There have been a lot of mulloway under a metre caught over the past month.
The way to target them is slow hopping soft plastics, vibes or jigs slowly just off the bottom, especially around drop-offs into deeper holes, along underwater ledges and the edge of channel junctions.
Live bait is your best chance of landing a fish over a metre, fishing on the bottom in deep holes on the tide change is the best technique.
There's been a lot of small tailor in all estuary waters and surf beaches, one of the best seasons for quite a few years.

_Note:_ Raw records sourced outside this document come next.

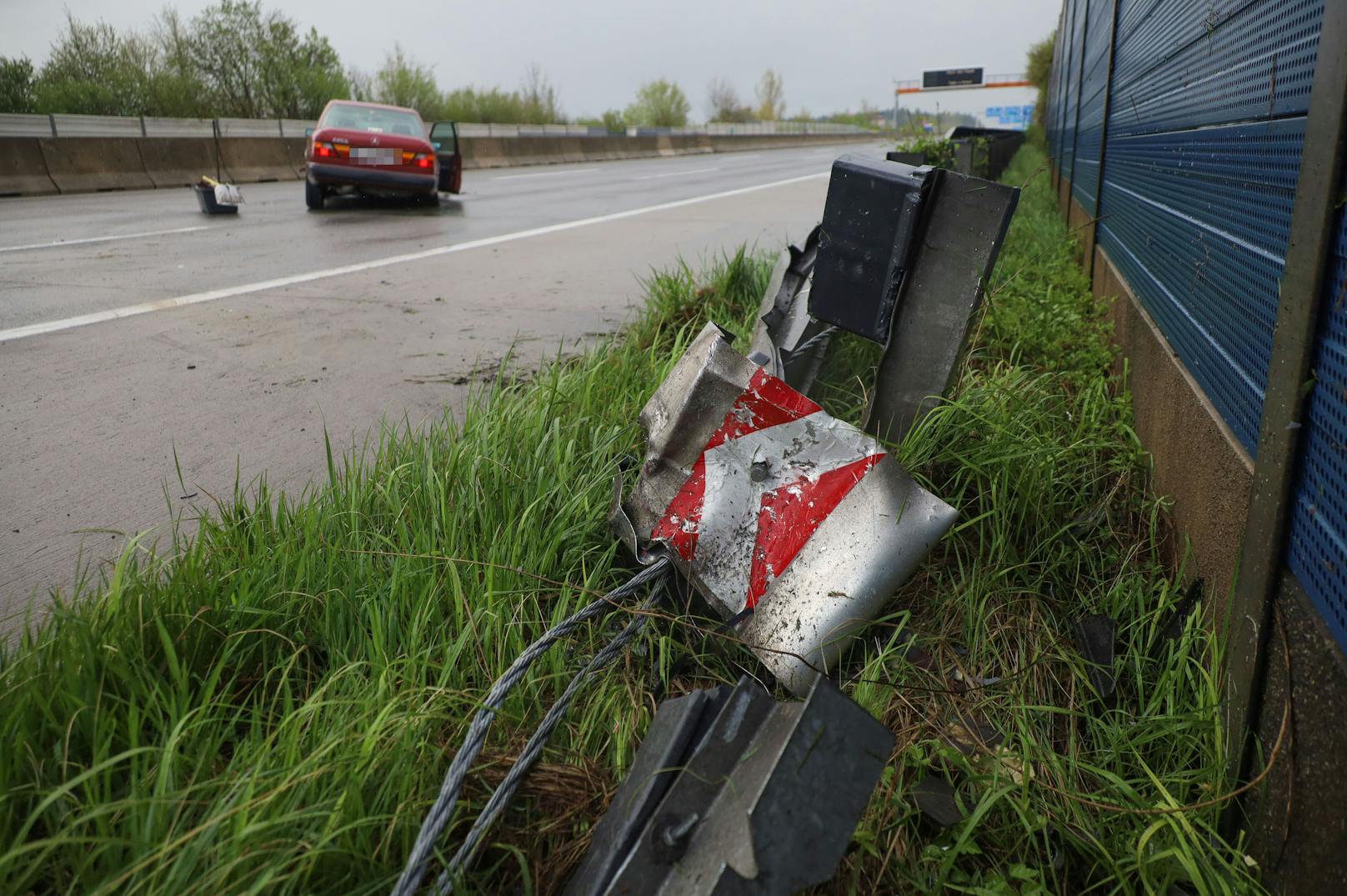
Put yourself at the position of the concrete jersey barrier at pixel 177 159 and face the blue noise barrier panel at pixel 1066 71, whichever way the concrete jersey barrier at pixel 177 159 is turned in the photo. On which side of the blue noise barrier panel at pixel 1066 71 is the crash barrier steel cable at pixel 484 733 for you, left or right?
right

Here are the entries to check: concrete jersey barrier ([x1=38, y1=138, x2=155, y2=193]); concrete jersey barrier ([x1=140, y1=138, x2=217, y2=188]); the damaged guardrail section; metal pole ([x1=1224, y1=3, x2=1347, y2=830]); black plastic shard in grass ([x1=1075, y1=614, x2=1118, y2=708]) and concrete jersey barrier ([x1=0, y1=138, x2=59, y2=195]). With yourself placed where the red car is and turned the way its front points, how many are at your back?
3

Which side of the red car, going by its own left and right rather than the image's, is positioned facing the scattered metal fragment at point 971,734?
back

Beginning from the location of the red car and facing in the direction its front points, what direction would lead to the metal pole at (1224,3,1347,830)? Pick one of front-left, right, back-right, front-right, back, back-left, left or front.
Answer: back

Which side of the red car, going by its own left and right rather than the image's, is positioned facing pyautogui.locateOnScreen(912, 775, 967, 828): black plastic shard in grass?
back

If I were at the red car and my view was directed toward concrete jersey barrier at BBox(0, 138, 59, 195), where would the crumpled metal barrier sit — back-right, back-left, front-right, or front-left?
back-left

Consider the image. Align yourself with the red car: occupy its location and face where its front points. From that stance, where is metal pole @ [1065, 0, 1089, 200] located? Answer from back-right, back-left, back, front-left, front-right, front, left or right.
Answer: back-right

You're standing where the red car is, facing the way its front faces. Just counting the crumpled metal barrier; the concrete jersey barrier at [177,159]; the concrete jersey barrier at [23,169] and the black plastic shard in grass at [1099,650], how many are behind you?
2

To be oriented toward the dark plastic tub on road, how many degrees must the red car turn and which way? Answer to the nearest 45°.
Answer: approximately 135° to its left

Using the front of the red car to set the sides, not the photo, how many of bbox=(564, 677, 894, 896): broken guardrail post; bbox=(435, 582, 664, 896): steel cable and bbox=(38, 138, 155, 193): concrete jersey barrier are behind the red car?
2

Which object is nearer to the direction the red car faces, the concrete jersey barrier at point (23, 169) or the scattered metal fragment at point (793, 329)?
the concrete jersey barrier

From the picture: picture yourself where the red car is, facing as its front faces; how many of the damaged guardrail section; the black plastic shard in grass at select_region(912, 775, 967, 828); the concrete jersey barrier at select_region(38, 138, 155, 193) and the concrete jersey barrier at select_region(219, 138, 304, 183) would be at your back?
2

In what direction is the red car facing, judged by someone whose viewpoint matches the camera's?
facing away from the viewer

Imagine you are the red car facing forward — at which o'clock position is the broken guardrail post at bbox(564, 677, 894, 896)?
The broken guardrail post is roughly at 6 o'clock from the red car.

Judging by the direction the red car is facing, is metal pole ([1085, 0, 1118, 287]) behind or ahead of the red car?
behind

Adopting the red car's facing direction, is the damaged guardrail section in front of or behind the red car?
behind
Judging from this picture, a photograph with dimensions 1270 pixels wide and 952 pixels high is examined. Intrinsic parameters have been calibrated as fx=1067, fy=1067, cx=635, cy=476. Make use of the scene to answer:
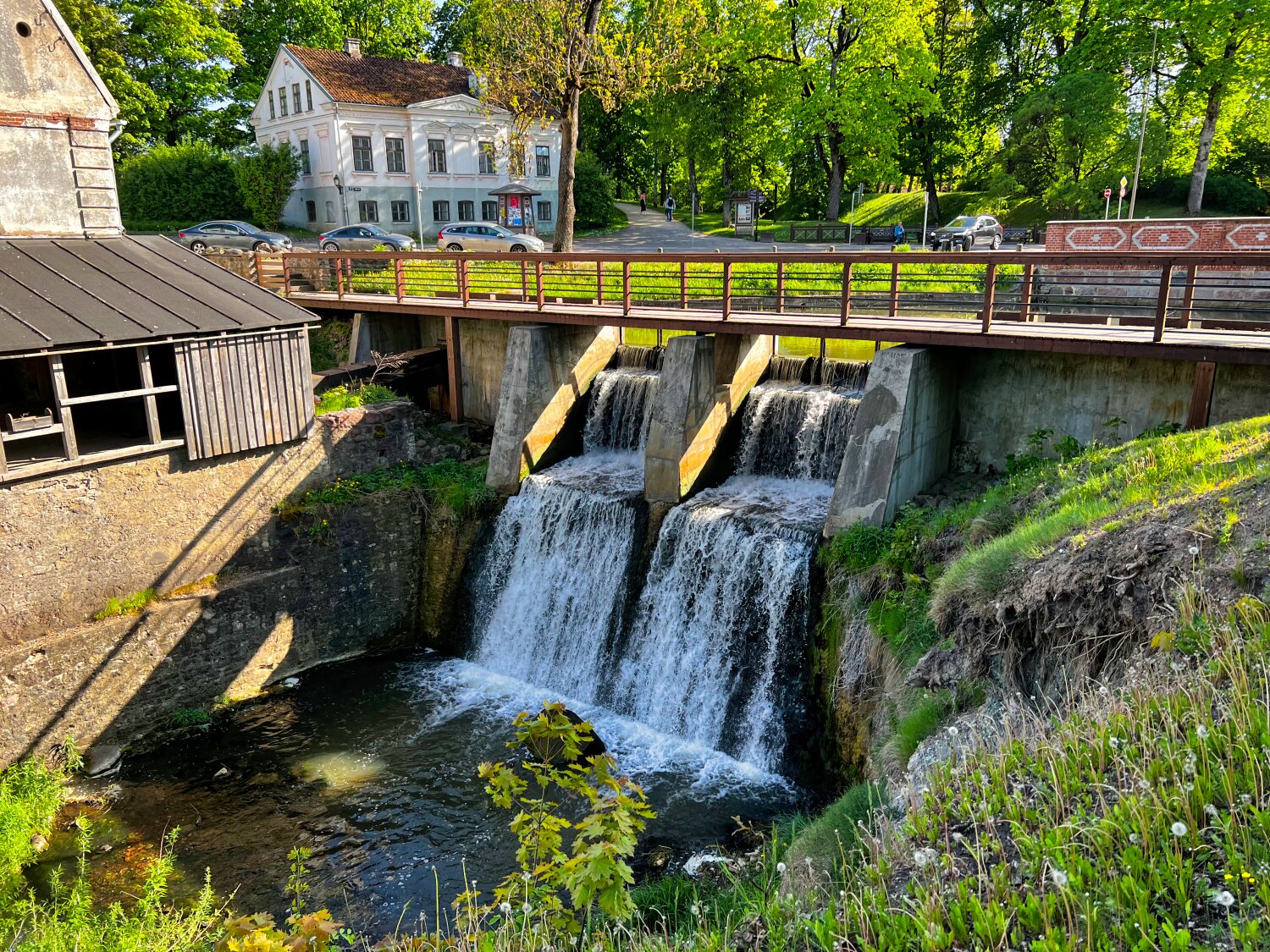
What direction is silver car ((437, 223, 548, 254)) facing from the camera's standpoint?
to the viewer's right

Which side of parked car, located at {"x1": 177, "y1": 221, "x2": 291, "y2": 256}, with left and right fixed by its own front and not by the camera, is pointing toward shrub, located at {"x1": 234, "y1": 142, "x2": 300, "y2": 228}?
left

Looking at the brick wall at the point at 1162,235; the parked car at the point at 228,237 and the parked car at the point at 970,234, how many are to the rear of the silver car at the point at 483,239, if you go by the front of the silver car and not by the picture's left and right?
1

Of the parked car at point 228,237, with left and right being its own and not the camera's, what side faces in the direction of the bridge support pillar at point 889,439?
right

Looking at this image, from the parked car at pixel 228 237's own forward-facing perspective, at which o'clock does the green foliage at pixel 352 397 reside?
The green foliage is roughly at 3 o'clock from the parked car.

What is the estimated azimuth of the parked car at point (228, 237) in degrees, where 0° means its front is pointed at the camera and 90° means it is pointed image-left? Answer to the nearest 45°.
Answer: approximately 270°

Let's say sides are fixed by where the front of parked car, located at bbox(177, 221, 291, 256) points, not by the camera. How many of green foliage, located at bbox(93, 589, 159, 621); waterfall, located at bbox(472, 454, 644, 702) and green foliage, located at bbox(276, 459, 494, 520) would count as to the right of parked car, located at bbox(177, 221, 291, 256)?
3

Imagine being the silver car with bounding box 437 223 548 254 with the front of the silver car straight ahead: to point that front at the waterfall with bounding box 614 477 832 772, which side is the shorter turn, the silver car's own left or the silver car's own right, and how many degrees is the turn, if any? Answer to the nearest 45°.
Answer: approximately 90° to the silver car's own right

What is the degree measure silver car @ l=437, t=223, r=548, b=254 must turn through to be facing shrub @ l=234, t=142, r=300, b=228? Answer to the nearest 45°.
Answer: approximately 135° to its left

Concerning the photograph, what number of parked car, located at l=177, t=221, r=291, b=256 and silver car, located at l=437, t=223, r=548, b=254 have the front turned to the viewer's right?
2

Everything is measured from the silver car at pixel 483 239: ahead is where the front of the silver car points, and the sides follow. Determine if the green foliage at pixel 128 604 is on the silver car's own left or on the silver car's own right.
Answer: on the silver car's own right

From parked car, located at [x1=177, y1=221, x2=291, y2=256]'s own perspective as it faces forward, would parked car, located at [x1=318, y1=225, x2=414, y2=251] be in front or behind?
in front

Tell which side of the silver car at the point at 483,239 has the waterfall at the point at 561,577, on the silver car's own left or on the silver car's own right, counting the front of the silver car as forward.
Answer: on the silver car's own right
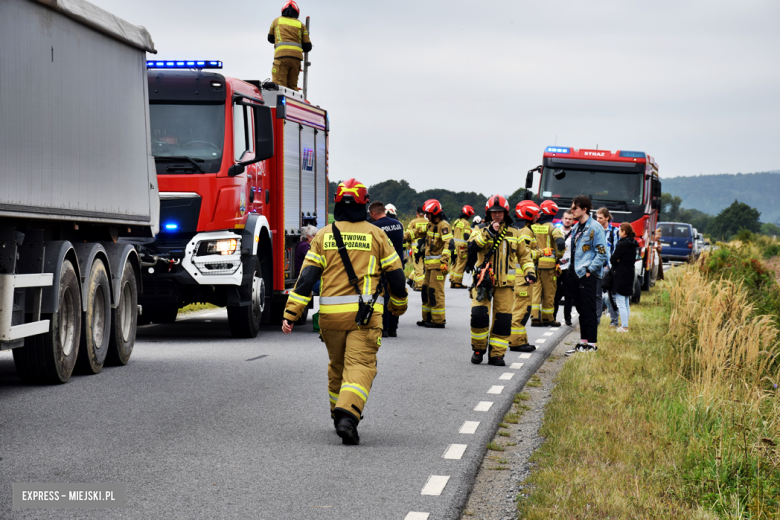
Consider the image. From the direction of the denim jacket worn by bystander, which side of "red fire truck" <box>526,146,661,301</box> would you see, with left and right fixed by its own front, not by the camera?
front

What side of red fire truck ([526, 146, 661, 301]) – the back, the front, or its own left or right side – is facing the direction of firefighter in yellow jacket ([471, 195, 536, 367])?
front

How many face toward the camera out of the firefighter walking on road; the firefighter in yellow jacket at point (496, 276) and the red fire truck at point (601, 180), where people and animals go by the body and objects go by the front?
2

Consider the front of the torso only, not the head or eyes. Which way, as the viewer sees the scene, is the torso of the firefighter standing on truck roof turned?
away from the camera

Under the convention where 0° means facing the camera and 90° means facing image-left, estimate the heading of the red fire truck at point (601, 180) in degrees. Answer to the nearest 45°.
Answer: approximately 0°

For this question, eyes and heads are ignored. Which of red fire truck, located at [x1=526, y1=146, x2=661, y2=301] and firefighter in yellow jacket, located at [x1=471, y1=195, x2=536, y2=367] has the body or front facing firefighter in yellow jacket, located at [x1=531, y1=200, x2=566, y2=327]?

Lures or pilchards fished in a good surf gutter at sunrise or sunset on just about any beach has produced results this week.
The northern Gold Coast beaches from the Seaway to Narrowneck, including the Pumping Jetty, has turned up choppers at dusk and there's been better quality on North and South Stradbroke islands and northern NSW beaches.
We're at the start of the whiting season, most fish over the past few weeks have come from the upper reaches of rivers and creeks, top spots have been the Nerang and Coomera rivers, Tingalpa Creek and Pumicestone Passage from Ningi to Donnybrook.
In Moreton Bay, there continues to be good catches of snapper on all artificial reefs and ledges along Stradbroke and Moreton Islands.
There have been great mixed bags of reef fish caught over the past few weeks.
In the shallows, there's been snapper, Moses perch and trag, in 50 fathoms on the deeper reefs the snapper quality improves and there's been good quality pearl perch. For those using live bait, catches have included some very big trag, kingfish, cobia and the odd amberjack.